After post-tonsillectomy bleeding, Jahi McMath suffered a cardiac arrest that damaged her brain. She was declared brain dead. The hospital wants to remove her ventilator, but the family is opposed. While there have been extensions granted by judges, the hospital, the medical establishment, the State of California, and the bioethics establishment have ganged up to force Ms. McMath’s ventilator to be removed. The hospital refuses to do a needed tracheotomy since “we can’t operate on a dead person” (this in spite of the fact that the hospital would support removing the organs of a person declared “brain dead” even though that is surgery as well). The hospital refuses to authorize transport, and under California law, the coroner “has to release the body.” This is an example of declaring a person dead by fiat and is a logical consequence of the acceptance of “brain death” criteria beginning in 1968.

Henry K. Beecher was the chairman of the Harvard committee on brain death. In an article in the 1968 JAMA, he argued that brain death should be considered death in part because organs could then be harvested from the patient while they are still perfused with oxygenated blood. In later articles he was more explicit in saying that death was redefined in the interests of organ transplantation. The 1981 Uniform Determination of Death Act (UDDA) or a compatible law has been passed in all fifty states. The law says death can either be declared after cardiopulmonary arrest or when the “whole brain” is dead. The President’s Commission report claimed that once the brain is dead, the body’s organic unity is gone.

Brain death criteria are not well-supported by evidence. Cicero Coimbra, a neurologist in Brazil, has noted that one of the tests to determine brain death, the apnea test, which involves removing the ventilator from a patient suspected of being brain dead for three minutes to check for spontaneous respiration. Dr. Coimbra points out that this test can itself cause brain death in patients who are not initially brain dead. He also argues that there is hope for some of these patients–hypothermia and other treatments to preserve brain cells may have good results. There have been cases in which a person was about to have organs removed for transplantation–and the person fully recovered. It is possible that removing a ventilator from Ms. McMath might take the life of a person who might not otherwise die from her head injury.

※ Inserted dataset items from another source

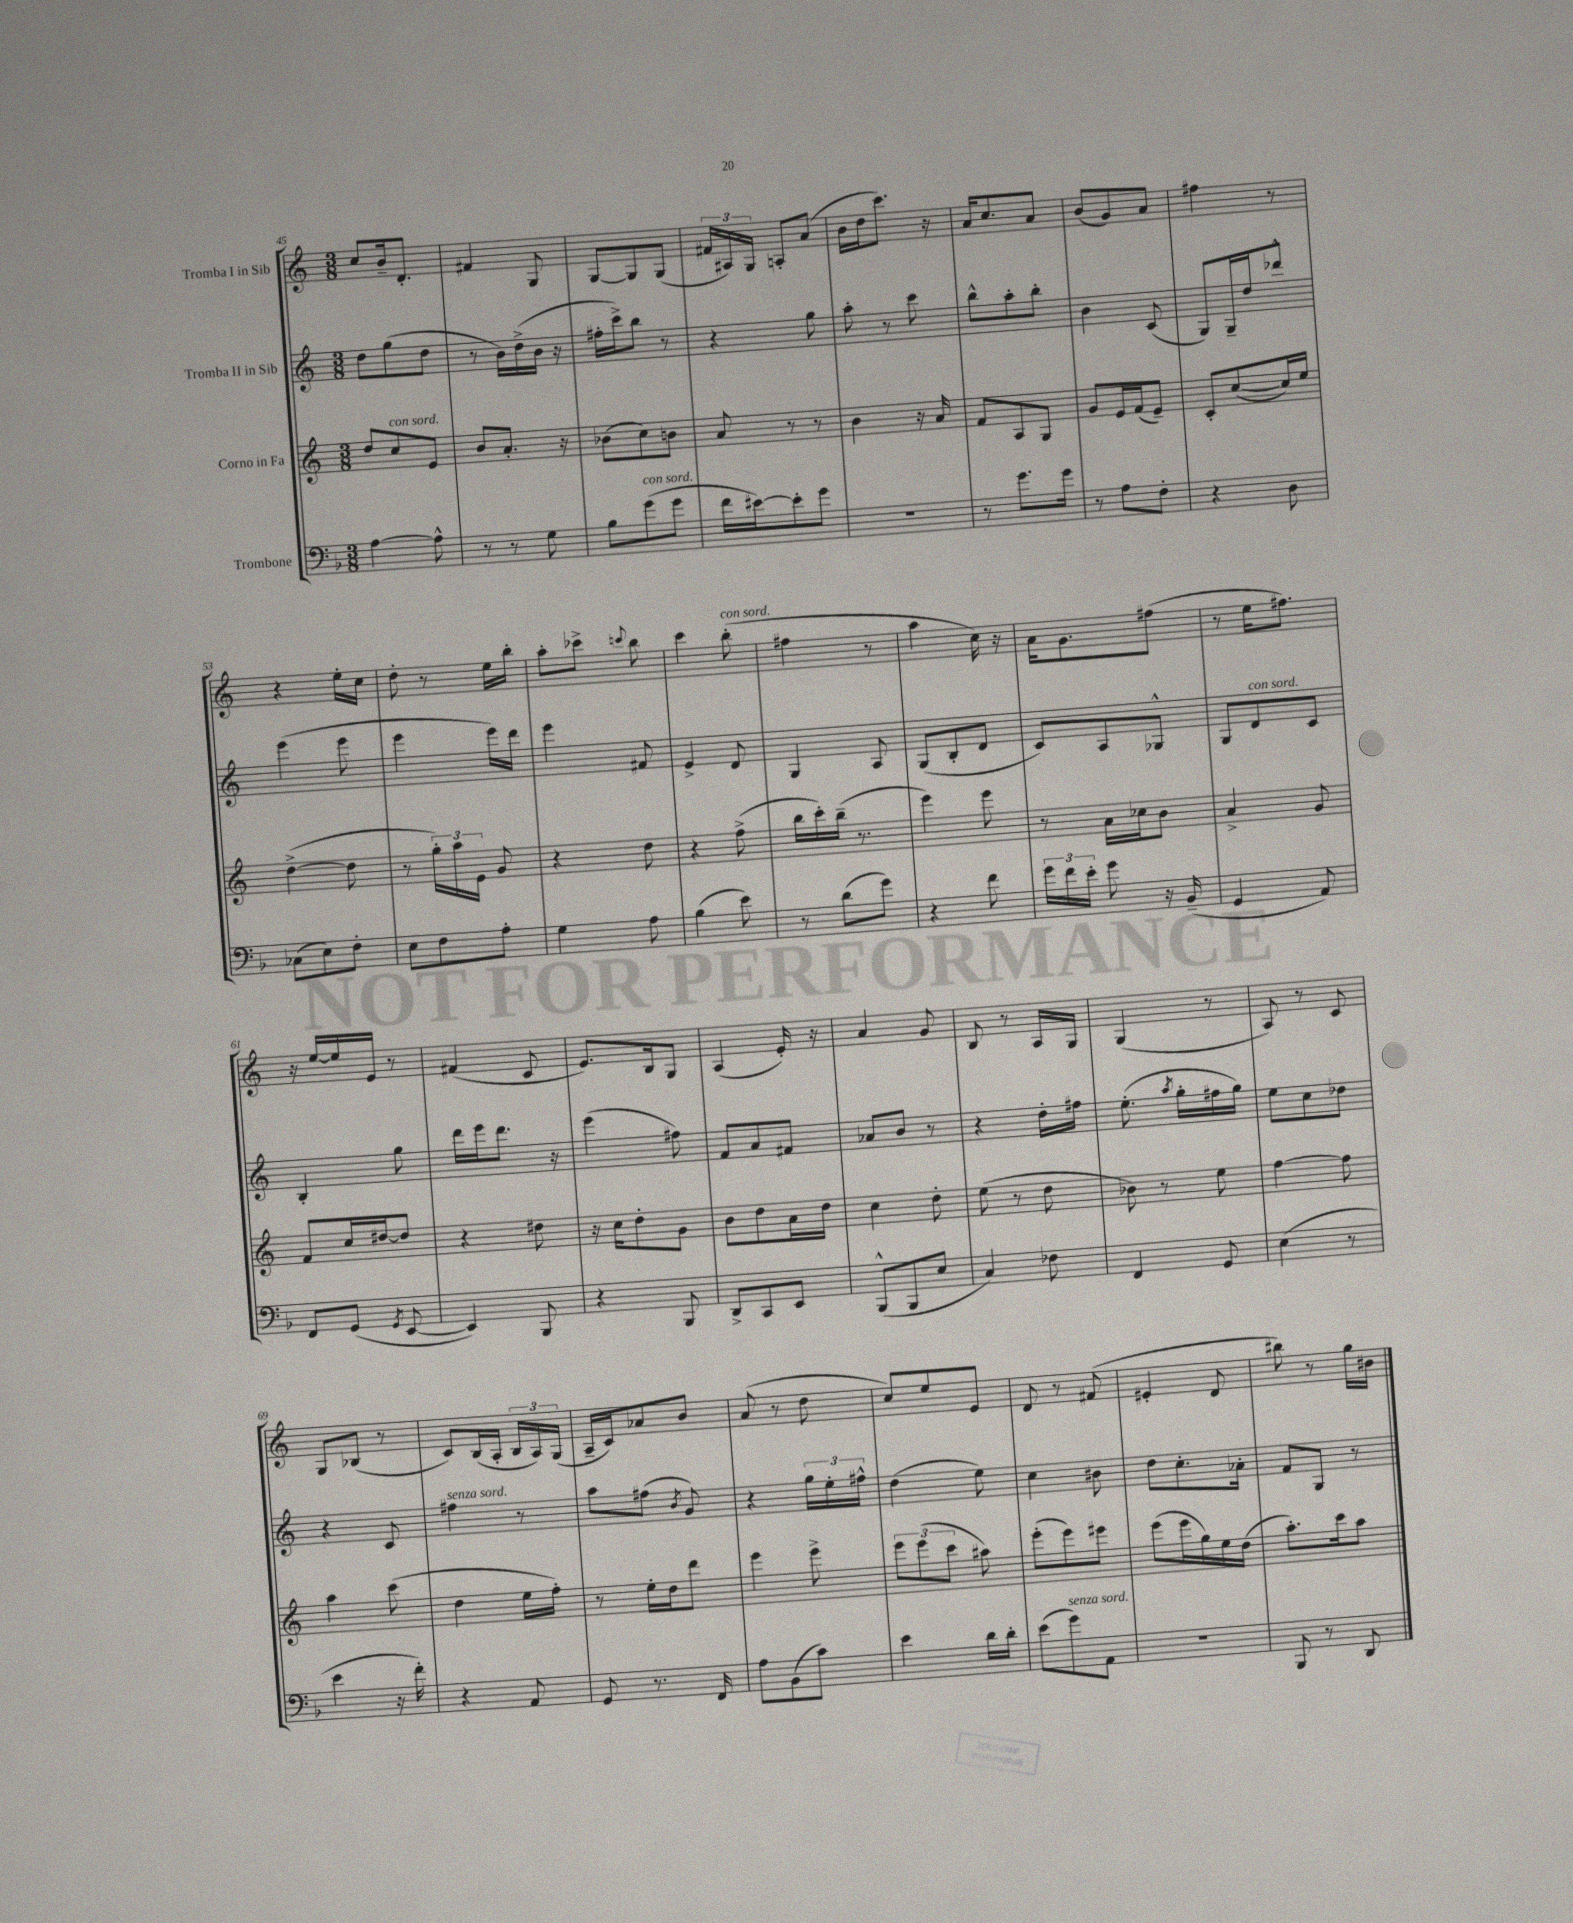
<<
\new StaffGroup <<
\new Staff = "s0" \with { instrumentName = "Tromba I in Sib" } {
    \clef treble \key c \major \numericTimeSignature \time 3/8
    \autoBeamOff c''8[ b'16-- d'8.]-. |
    fis'4 g8 |
    g8[~ g8 g8]( |
    \tuplet 3/2 { fis'16[ ais16) g16] } a8[-. a'8]( |
    b'16[ d''16 c'''8.]) r16 |
    a'16[ c''8. a'8] |
    b'8[( g'8) a'8] |
    fis''4 r8 |
    r4 e''16[-. c''16] |
    d''8-. r8 e''16[ b''16]-. |
    a''8[-. ces'''8]-> \appoggiatura { c'''8 } b''8 |
    c'''4 b''8-.^\markup { \italic "con sord." }( |
    fis''4 r8 |
    a''4 c''16) r16 |
    a'16[ g'8. fis''8]( |
    r8 e''16[ fis''8.]) |
    r16 e''16[~ e''16 e'16] r8 |
    fis'4( c'8 |
    e'8.[) b16 g8] |
    a4( e'16-.) r16 |
    a'4 g'8 |
    b8 r8 a16[ g16] |
    g4( r8 |
    a8) r8 c'8 |
    g8[ bes8]( r8 |
    c'8[) b16( a16]-. \tuplet 3/2 { b16[ a16) g16]( } |
    a16[-- c'16) aes'8 b'8] |
    a'8( r8 d''8 |
    c''8[) e''8 e'8] |
    d'8 r8 fis'8( |
    eis'4-. d'8 |
    bis''8) r8 g''16[ bis'16] \bar "|." |
}
\new Staff = "s1" \with { instrumentName = "Tromba II in Sib" } {
    \clef treble \key c \major \numericTimeSignature \time 3/8
    \autoBeamOff d''8[ g''8( d''8] |
    r8 b'16[) d''16->( b'16] r16 |
    fis''16[-. c'''16->) b''8] r8 |
    r4 g''8 |
    a''8-. r8 c'''8 |
    b''8[-^ a''8-. b''8]-. |
    b'4 c'8( |
    g8[) g16-- d''16 des'''8]-^ |
    e'''4( e'''8 |
    e'''4 e'''16[) d'''16] |
    e'''4 fis'8 |
    e'4-> d'8 |
    g4 a8 |
    g8[( b8-. d'8] |
    c'8[) a8 ges8]-^ |
    g8[ d'8^\markup { \italic "con sord." } c'8] |
    b4-. g''8 |
    d'''16[ e'''16 d'''8.] r16 |
    e'''4( fis''8) |
    f'8[ a'8 fis'8] |
    aes'8[ b'8] r8 |
    r4 d''16[-. fis''16] |
    e''8.-.( \acciaccatura { a''8 } g''16[-. fis''16 g''16]) |
    e''8[ c''8 des''8] |
    r4 c'8 |
    fis''4^\markup { \italic "senza sord." } r8 |
    a''8[ fis''8]( \acciaccatura { b'8 } g'8) |
    r4 \tuplet 3/2 { g''16[ e''16-. fis''16]-^ } |
    d''4( e''8) |
    c''4 bis'8 |
    d''8[ c''8.-. aes'16]-. |
    f'8[ g8] r8 \bar "|." |
}
\new Staff = "s2" \with { instrumentName = "Corno in Fa" } {
    \clef treble \key c \major \numericTimeSignature \time 3/8
    \autoBeamOff d''8[ c''8^\markup { \italic "con sord." } e'8] |
    b'8[ a'8.]-. r16 |
    bes'8[( c''8) b'8] |
    a'8 r8 r8 |
    b'4 r16 a'16 |
    f'8[ a8 g8] |
    g'8[ e'16 f'16( e'8]--) |
    c'8[-. c''8~( c''16) e''16] |
    d''4~->( d''8 |
    r8 \tuplet 3/2 { g''16[-.) a''16 e'16] } g'8 |
    r4 d''8 |
    r4 f''8->( |
    b''16[ c'''16-.) b''16]--( r8. |
    e'''4) e'''8 |
    r8 a'16[ ces''16 b'8] |
    a'4-> g'8 |
    f'8[ c''16 dis''16~ dis''8] |
    r4 dis''8 |
    r16 c''16[ d''8-. g'8] |
    b'8[ d''8 a'16 d''16] |
    c''4 d''8-. |
    e''8( r8 d''8 |
    bes'8) r8 e''8 |
    f''4~ f''8 |
    a''4 c'''8( |
    d''4 e''16[ f''16]-.) |
    r8 e''16[-. d''16 d'''8] |
    e'''4 e'''8-> |
    \tuplet 3/2 { e'''8[ e'''8( c'''8] } ais''8) |
    e'''8[-.( e'''8) eis'''8] |
    e'''8[( e'''16 g''16) e''16 d''16]( |
    a''8.[-.) c'''16 a''8] \bar "|." |
}
\new Staff = "s3" \with { instrumentName = "Trombone" } {
    \clef bass \key f \major \numericTimeSignature \time 3/8
    \autoBeamOff a4~ a8-^ |
    r8 r8 g8 |
    bes8[ g'8^\markup { \italic "con sord." }( g'8] |
    f'16[ eis'16~) eis'8-. g'8] |
    R4. |
    r8 g'8.[ g'16] |
    r8 a8[ f8]-. |
    r4 d8 |
    ces8[( e8) f8]-. |
    e8[ f8 a8]-. |
    g4 a8 |
    bes4( e'8) |
    r8 d'8[( g'8]) |
    r4 f'8 |
    \tuplet 3/2 { g'16[ f'16 e'16]-. } g'8 r16 bes,16--( |
    g,4 a,8) |
    f,8[ g,8]( \acciaccatura { g,8 } e,8~ |
    e,4) bes,,8 |
    r4 bes,,8 |
    d,8[-> c,8 e,8] |
    bes,,8[-^( bes,,8 e8] |
    c4) fes8 |
    f,4 g,8 |
    e4( r8 |
    e'4 r16 f'16-.) |
    r4 a,8 |
    g,8 r8. f,16 |
    a8[ bes,8( c'8]) |
    e'4 d'16[ d'16]-. |
    e'8[( g'8^\markup { \italic "senza sord." }) a,8] |
    r4. |
    bes,,8 r8 d,8 \bar "|." |
}
>>
>>
\layout { \context { \Score currentBarNumber = #45 } }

The entire brain is not dead in most cases of brain death–studies have found EEG activity in the majority of so-called “brain-dead” patients tested. For organs to be removed, body temperature has to be close to normal, and body temperature is mediated by the hypothalamus, which is part of the brain (along with the pituitary gland, part of the endocrine system). Supporters of brain death claim that these parts of the brain do not count–one wonders what else they would say would not count if further evidence of continuing brain activity is found.

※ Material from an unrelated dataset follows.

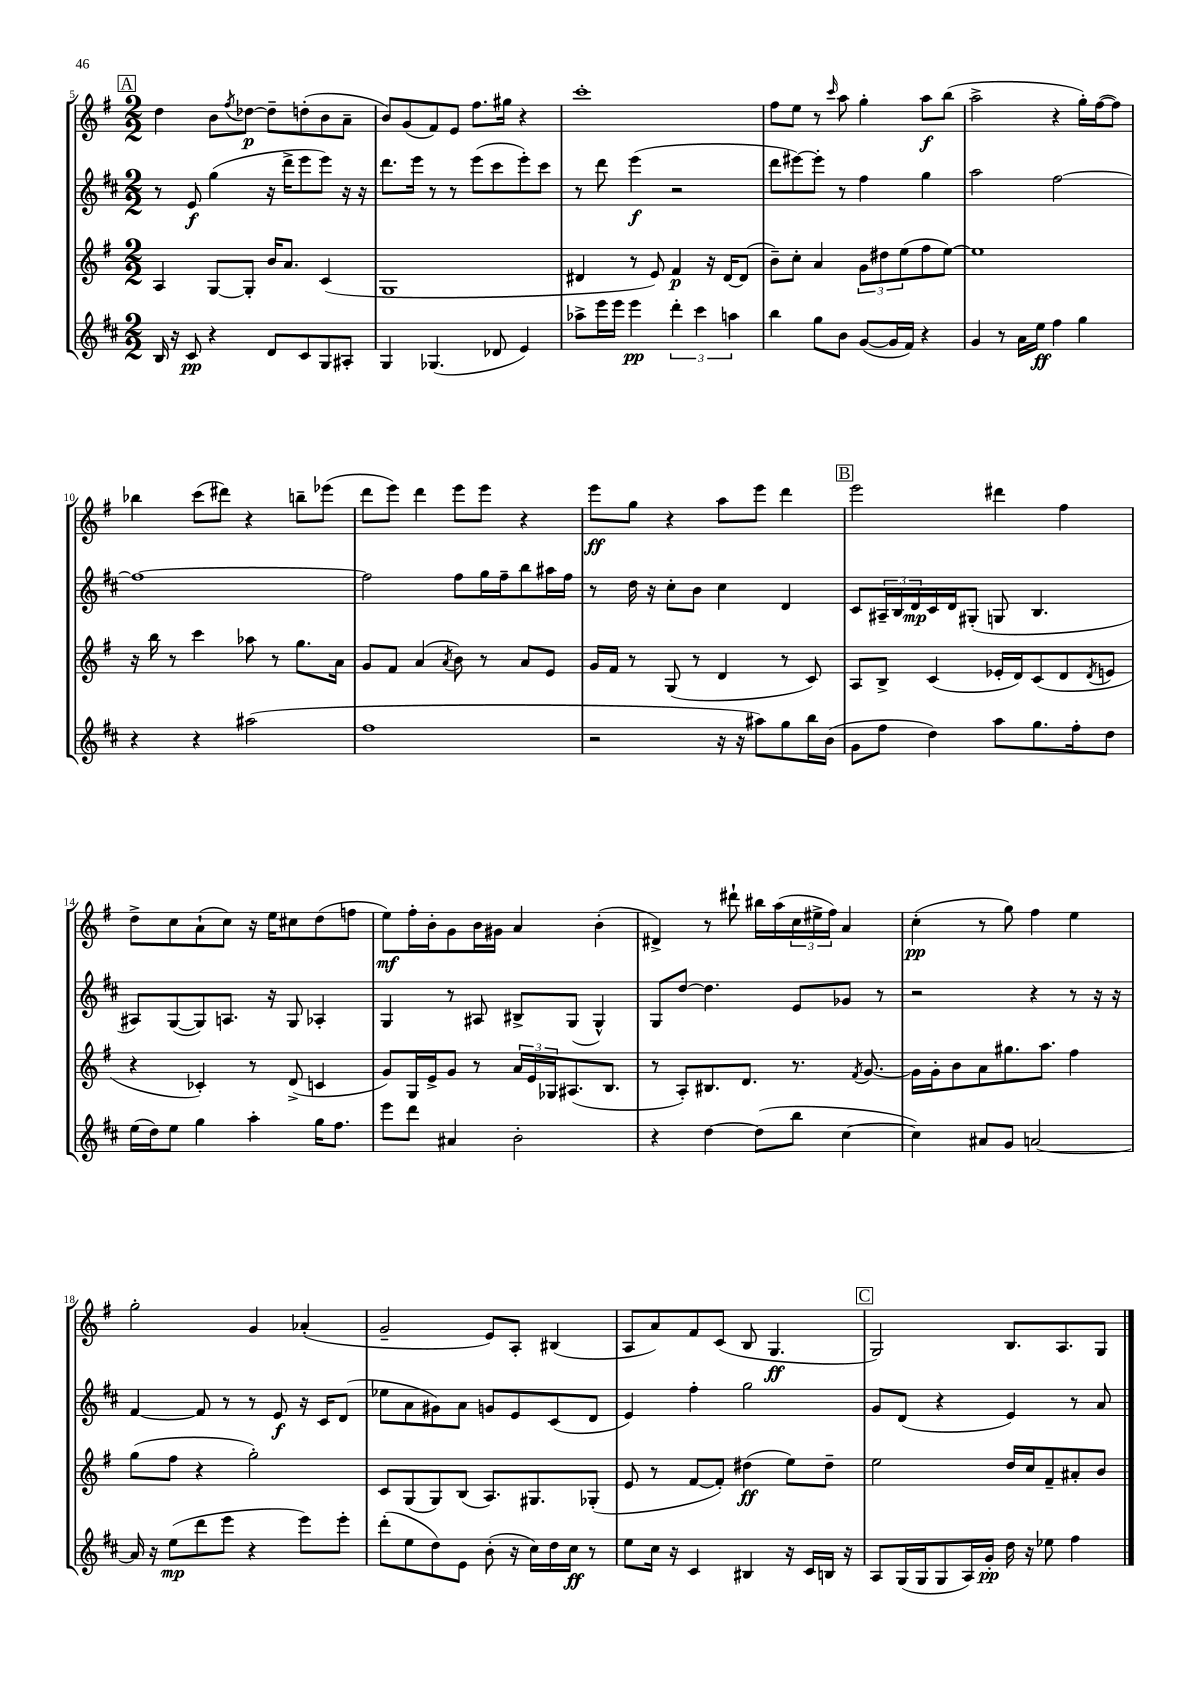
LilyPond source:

As the recent President’s Council report points out, brain dead people are organic unities. Their blood circulates, and oxygen/carbon dioxide exchange continue. While the ventilator provides oxygenated air, machine dependence is not equivalent to death. Some conscious people are ventilator-dependent, and no sane person would consider them dead. The President’s Council identified death with loss of respiratory function combined with permanent loss of consciousness. Why, then, does ventilation count for life and not the heartbeat? Also, given that our knowledge is limited concerning the generation of consciousness in the brain, claims of permanent unconsciousness are arrogant at best.

I respect Arthur Caplan as a significant scholar in bioethics. What I cannot respect is his ignoring opponents of brain death in his public statements as if there is no current debate on the topic in academia. It reveals a lack of respect for opponents of brain death criteria, some of whom are physicians (Dr. Coimbra and Dr. Alan Shewmon as well as the late Richard Nilges practice or practiced neurology). Professor Caplan is surely aware that just because a law says death occurs at a certain point does not imply that the law is correct. Many bad laws have been passed–the UDDA may be another example of bad law.

Current bioethicists tend to think that patient autonomy is fine when the patient (or the patient’s family in the case of an incompetent patient) refuses care. But if a patient or patient’s family wants continued care, then there are appeals to “futility,” as if “futility” is not a value-laden term. “Death” is also a value-laden term and can be used for utilitarian ends such as justifying organ harvesting from heart-beating donors or to save money by removing a ventilator from a little girl. The hypocrisy of many doctors, hospital administrators, and “bioethicists” is sickening. The trashing of the value of Ms. McMath’s life is ethically monstrous. Given the history of movements such as the eugenics movement and experiments such as the Tuskegee Syphilis Experiment, I wonder what motivations are really in the minds of some of those most eager to remove Ms. McMath’s ventilator. Utilitarianism now trumps the value of human life, and medicine is corrupted to the point that I wonder whether some doctors are really practicing medicine any more.

If it were determined that Ms. McMath could not recover, the family’s wishes should be honored, even if the care Ms. McMath receives is “extraordinary care.” The family would also have the moral right to ask that the ventilator be turned off — but autonomy goes both ways and not only in the direction that cynical “bioethicists” desire.